COMMENTARY: Suppose Monica met Jesus instead of Barbara?

c. 1999 Religion News Service (Eugene Kennedy, a longtime observer of the Roman Catholic Church, is professor emeritus of psychology at Loyola University in Chicago and author most recently of”My Brother Joseph, published by St. Martin Press.) UNDATED _ Suppose that, instead of Barbara Walters in front of 70 million, Monica had met Jesus by […]

c. 1999 Religion News Service

(Eugene Kennedy, a longtime observer of the Roman Catholic Church, is professor emeritus of psychology at Loyola University in Chicago and author most recently of”My Brother Joseph, published by St. Martin Press.)

UNDATED _ Suppose that, instead of Barbara Walters in front of 70 million, Monica had met Jesus by the well with nobody looking?


What would she have said? And what would he have said in return?

Monica, of course, would claim that she was miscast. She apparently thinks that she is one of the New Testament virgins instead of the woman taken in adultery. She did turn 18 _ note that I do not say”grew up”_ in Beverly Hills so her view of the Bible is that of Hollywood where Conversion means call Re-Write or get a Make-Over.

Monica is presently starring in the movie playing at every Multiplex. We’re all in the crowd scenes. It’s yet another sequel to”Frankenstein,”in which the hapless creature, wearing life-threatening layers of make-up, wanders loose, destroying her makers.

Monica is, therefore, more our Marilyn than our Magdalen, the daughter and prisoner of”Spin.”For her, life resembles a one car automobile accident more than a moral narrative. She is the prototype child of the Pro-Choice Age in which what you choose is irrelevant because making a choice is the value above all other values.

Monica is a revelation in her own life of the pervasive spiritual numbness that characterizes a Pro-Choice culture. What she chooses _ to seduce a president, get her nails done, have an abortion, lie as easily as tell the truth _ are equally morally vacuous. The culture ignores these concrete choices because it invests all morality in making the choice, irrespective of its nature or its effects. That leads to such pseudo-moral statements as Monica’s proud assertion that she is”in charge of her own sexuality.” What that gets you is Monica multiplied in thousands of sad stories all around us. She is the poster child for the countless young women alone behind lighted windows across the land, girls with weight and complexion problems, bedeviled by uncertainty, looking for clues in Cosmo for a happier existence. Their honest longings for the fullness of love are first corrupted, then manipulated by the Advertising/ Public Relations Complex that invented the phrase”Pro-Choice”to obscure permanently the moral tension in the underlying transaction.

**Collection entries**
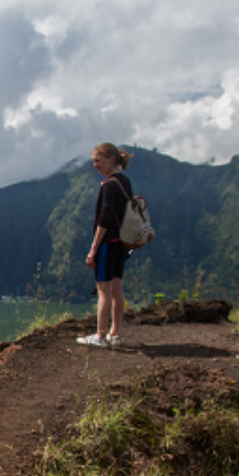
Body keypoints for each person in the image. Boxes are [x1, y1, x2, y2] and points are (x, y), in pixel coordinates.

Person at [79, 142, 136, 347]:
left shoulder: (109, 185)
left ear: (111, 159)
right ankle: (115, 333)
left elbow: (104, 218)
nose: (95, 165)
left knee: (104, 290)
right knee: (117, 288)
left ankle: (100, 336)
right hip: (122, 243)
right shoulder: (124, 181)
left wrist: (94, 248)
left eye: (98, 160)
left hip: (107, 244)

**TASKS TO CARRY OUT**
#1 According to the commentary about Monica, at which university is Eugene Kennedy a professor emeritus of psychology?
#2 In two sentences, what does the commentary about Monica argue?

**ANSWERS BY TASK**
#1 Loyola University in Chicago.

#2 The commentary imagines Monica meeting Jesus by the well instead of Barbara Walters and portrays her as more "our Marilyn than our Magdalen," a prototype child of a Pro-Choice Age that values making a choice above what is chosen. It argues that this culture's spiritual numbness leaves her choices morally vacuous and that she stands for countless young women whose longings for love are corrupted and manipulated by the Advertising/Public Relations Complex.